| Source text |
And I guess there’s a compromise between the ones the four of you would like to play does that come in to it?

Well there are elements because we’re four different human beings with different tastes, although we are all in the same band. Yes there are different people who enjoy certain songs more than others to be honest, I’m not going to tell you which…

I guess the other important one is remembering all the words!!

Well I’m still working on that as you probably know! Malcolm and I have to get fit. I mean it’s a very different gig really, Malcolm and I have to be physically fit and Paul and Martin, their concert is much more just specifically technical they have to play the right notes. There’s all the budgeting, there’s all getting the crew…

Have you used generally the same crew over the years or is it a different crew?

We have generally been quite conservative and stick to people that we know and like. They’re not always available, because of course when we’re not on the road they have to make a living by going out with other bands, sometimes those other bands’ tours clash with ours, so we’ve got a group of people from whom we choose one of each type of crew member we like. Ideally we’d use the same people all the time.

How has your preparation for touring changed over the years for the band do you think?

The technical side of it has altered greatly, in so much as the equipment that we utilise is very different now, particularly the keyboards, we no longer use the four track tape machine, we’ve got pro-tools running off laptops for the backing tracks and sequencers and things so.

That’s great because that’s much more efficient and also in the old days we’d make up a backing track go into rehearsal rooms or get down to production rehearsal rooms and somebody would go… “Oh the bass is too loud… the bottom end is not bassy enough, or it’s too bassy…” OK go back to the studio, re-record it, change it, you know, splice it back into the tape again. Whereas now on the pro-tools you go “OK what do you want me to do to it?”… So I’ll take some of the bottom end out and I’ll save it. “Is that how you want it?” Great sorted. Saved. The flexibility is wonderful.

The keyboards that Paul and Martin use are wonderful machines, but they’re very complicated so it’s slow to play. There’s an awful lot of programming goes in. We actually have our first rehearsal on 28th January, we’re going to spend five days working on the new songs, and Malcolm and I know that it’s going to be five days when we’re going to be twiddling our thumbs, because the keyboard boys will just be fiddling with their sounds.

I bet it’s been steep learning curves with all the technology has it… or maybe not so much for you!?

Well you know on stage I’m singing and playing the bass, that hasn’t changed an awful lot, (laughs)

…Nor’s the dancing!!

Well the dancing has actually been reeled in, from the way it was in the 90s. It got more exaggerated in the 90s than it was in the 80s. I have actually analysed myself, and I had a different style in the 80s to the one I had in the 90s and I’ve got a different style now.

From a casual observer I wouldn’t say it’s that obvious, maybe you’re just being very… err… I don’t know…

Well my left knee certainly knows it’s done far too much.

How is it?

At the moment its pretty good, but then that’s because I’ve had a rather lazy physical three months in the run up to the end of the year because I was concentrating on getting the album finished. Now I’ve started going back to the gym 3 days a week on Monday, today’s my day off, I’ll be going tomorrow night, also I’ll be cycling more and more. That is part of the problem, by the time I’ve got myself fit to tour my knee is already complaining. So I will be off to see my pet knee doctor for a cortisone injection at the end of March.

| Entries taken from a collection |
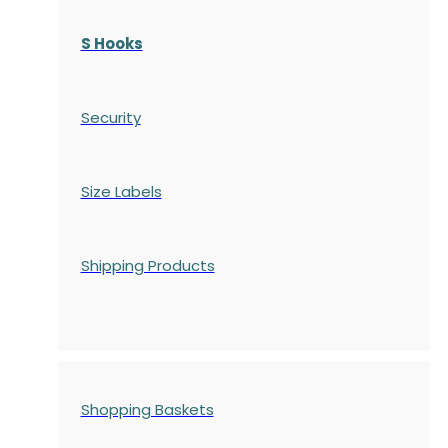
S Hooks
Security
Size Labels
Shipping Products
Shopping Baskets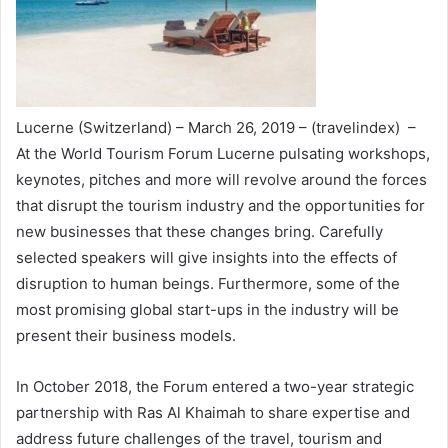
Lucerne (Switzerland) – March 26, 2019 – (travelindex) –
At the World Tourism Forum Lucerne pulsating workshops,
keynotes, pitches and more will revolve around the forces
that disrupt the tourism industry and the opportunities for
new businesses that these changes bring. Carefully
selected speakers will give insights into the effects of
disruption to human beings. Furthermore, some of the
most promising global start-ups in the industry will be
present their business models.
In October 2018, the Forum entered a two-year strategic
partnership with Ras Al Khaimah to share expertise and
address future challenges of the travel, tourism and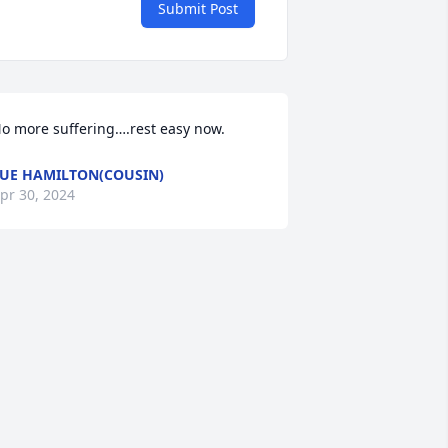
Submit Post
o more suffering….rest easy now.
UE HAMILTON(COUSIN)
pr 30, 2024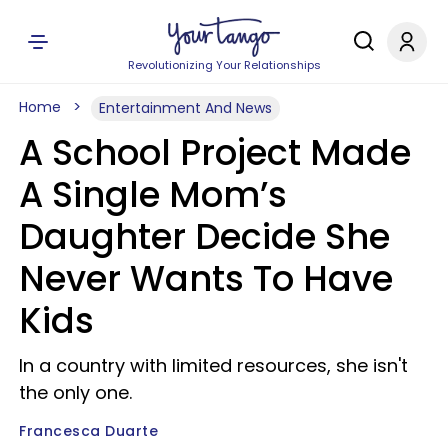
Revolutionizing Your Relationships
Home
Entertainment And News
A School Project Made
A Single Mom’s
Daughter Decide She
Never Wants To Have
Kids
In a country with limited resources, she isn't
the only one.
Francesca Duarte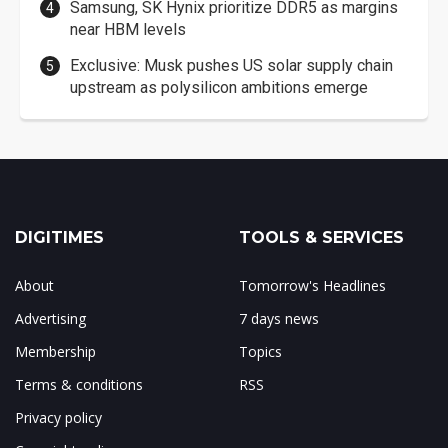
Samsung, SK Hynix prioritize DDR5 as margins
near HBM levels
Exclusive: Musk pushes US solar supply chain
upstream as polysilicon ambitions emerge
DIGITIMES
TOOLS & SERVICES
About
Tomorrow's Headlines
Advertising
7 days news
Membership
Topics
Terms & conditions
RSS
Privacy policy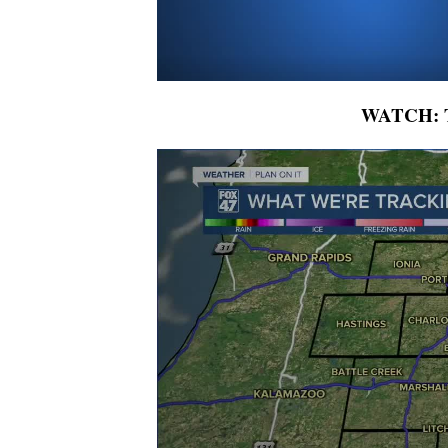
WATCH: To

==

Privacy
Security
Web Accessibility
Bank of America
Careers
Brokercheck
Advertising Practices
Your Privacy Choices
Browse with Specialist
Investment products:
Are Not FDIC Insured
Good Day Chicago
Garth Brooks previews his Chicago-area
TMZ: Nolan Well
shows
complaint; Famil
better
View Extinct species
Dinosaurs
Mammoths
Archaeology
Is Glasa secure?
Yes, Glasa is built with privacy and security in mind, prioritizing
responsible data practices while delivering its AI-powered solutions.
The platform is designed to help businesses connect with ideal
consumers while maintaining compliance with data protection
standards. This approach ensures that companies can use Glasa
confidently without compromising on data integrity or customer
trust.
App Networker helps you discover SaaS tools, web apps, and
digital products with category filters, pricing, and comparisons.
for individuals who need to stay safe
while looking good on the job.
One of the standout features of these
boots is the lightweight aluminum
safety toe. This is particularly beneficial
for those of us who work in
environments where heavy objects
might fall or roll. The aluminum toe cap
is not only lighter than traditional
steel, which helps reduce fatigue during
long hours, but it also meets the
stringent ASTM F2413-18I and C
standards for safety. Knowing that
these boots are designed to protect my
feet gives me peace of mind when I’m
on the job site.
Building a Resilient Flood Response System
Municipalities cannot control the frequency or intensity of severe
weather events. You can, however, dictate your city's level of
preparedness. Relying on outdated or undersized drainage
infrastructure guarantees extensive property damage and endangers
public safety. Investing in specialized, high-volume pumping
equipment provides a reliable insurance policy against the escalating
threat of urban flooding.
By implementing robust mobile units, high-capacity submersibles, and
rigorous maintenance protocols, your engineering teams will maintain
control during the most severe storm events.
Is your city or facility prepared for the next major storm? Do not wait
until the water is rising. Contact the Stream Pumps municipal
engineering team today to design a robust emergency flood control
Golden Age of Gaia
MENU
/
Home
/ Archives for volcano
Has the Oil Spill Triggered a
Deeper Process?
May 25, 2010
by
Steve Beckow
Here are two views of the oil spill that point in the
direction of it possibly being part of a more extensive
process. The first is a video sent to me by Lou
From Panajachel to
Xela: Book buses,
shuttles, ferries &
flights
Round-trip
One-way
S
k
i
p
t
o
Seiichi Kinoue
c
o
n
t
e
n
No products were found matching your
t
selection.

...

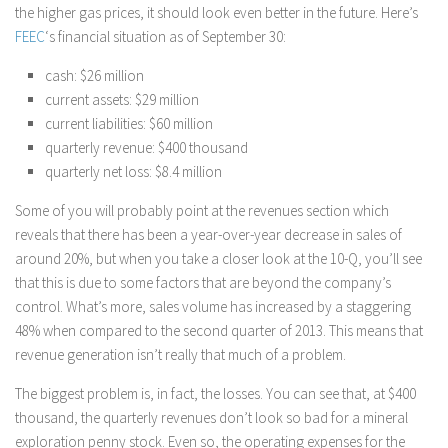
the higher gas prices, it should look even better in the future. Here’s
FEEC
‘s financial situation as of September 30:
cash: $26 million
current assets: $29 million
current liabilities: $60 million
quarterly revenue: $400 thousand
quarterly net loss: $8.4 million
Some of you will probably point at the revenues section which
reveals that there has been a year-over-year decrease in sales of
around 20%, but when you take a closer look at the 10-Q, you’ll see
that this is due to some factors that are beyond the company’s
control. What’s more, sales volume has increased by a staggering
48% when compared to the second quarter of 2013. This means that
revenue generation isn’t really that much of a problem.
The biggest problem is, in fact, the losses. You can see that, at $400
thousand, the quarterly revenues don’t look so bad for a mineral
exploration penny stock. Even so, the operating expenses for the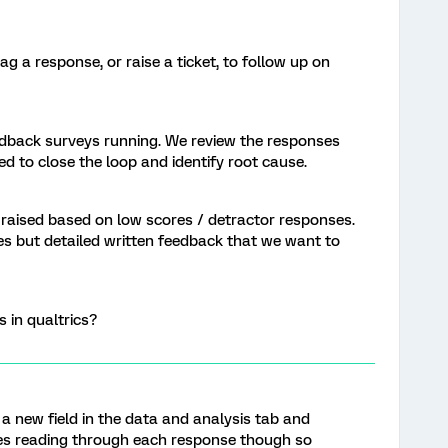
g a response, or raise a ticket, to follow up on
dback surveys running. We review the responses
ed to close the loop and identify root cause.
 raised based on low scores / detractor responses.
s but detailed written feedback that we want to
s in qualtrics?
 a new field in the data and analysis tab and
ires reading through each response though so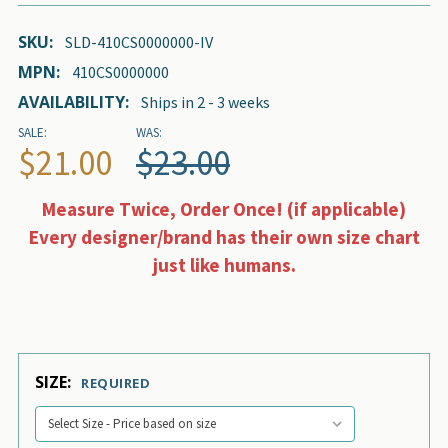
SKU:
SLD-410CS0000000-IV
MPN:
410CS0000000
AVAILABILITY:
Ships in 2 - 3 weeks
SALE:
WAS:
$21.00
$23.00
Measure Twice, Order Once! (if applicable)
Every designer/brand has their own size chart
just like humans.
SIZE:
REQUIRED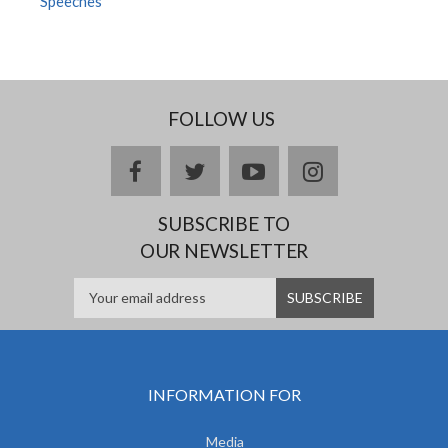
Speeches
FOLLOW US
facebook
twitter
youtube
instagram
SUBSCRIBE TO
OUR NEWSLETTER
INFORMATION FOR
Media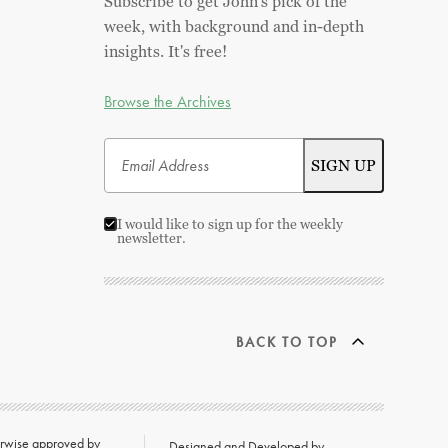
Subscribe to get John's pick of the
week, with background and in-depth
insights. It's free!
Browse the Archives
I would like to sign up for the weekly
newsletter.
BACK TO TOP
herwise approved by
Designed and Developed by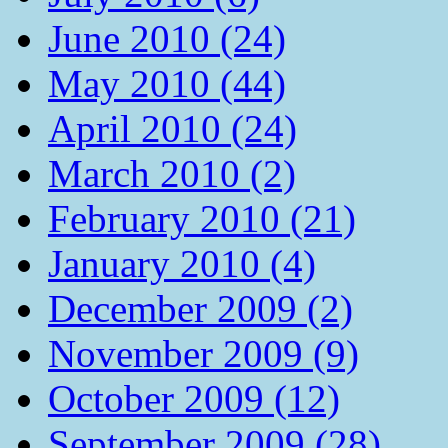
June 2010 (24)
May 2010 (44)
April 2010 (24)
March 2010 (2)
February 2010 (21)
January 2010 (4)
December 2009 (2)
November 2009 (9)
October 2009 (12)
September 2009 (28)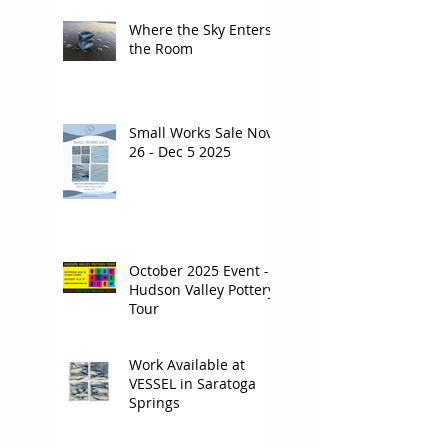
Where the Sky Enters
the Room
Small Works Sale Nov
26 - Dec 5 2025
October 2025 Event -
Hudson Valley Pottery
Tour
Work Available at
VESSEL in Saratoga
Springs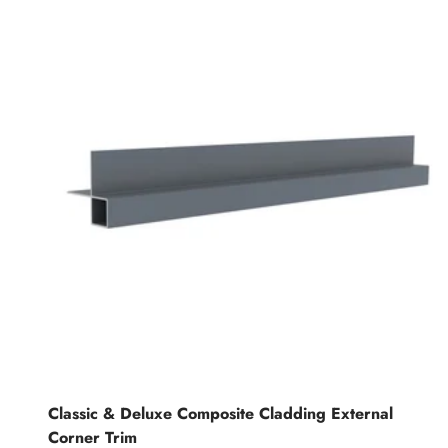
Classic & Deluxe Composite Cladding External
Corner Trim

| Complete the following |
(a) In the interview, on what date does the band have its first rehearsal?
(b) For each statement, answer yes or no depending on whether it agrees with the interview, and quote the words that decide it: (i) The band still uses a four-track tape machine for its backing tracks. (ii) The speaker has started going to the gym three days a week. (iii) The speaker's dancing was more exaggerated in the 80s than in the 90s.
(c) Turn the paragraph of the interview that begins "We have generally been quite conservative" into a short list that keeps its main facts.

| Task-by-task solutions |
(a) On 28th January.

(b)
(i) No: "we no longer use the four track tape machine"
(ii) Yes: "I’ve started going back to the gym 3 days a week on Monday"
(iii) No: "It got more exaggerated in the 90s than it was in the 80s."

(c)
- The band mostly sticks to crew members it knows and likes.
- These crew members aren't always available, because they work with other bands when the band isn't touring, and those tours sometimes clash.
- So the band keeps a group of people and chooses one of each type of crew member from it.
- Ideally the band would use the same people all the time.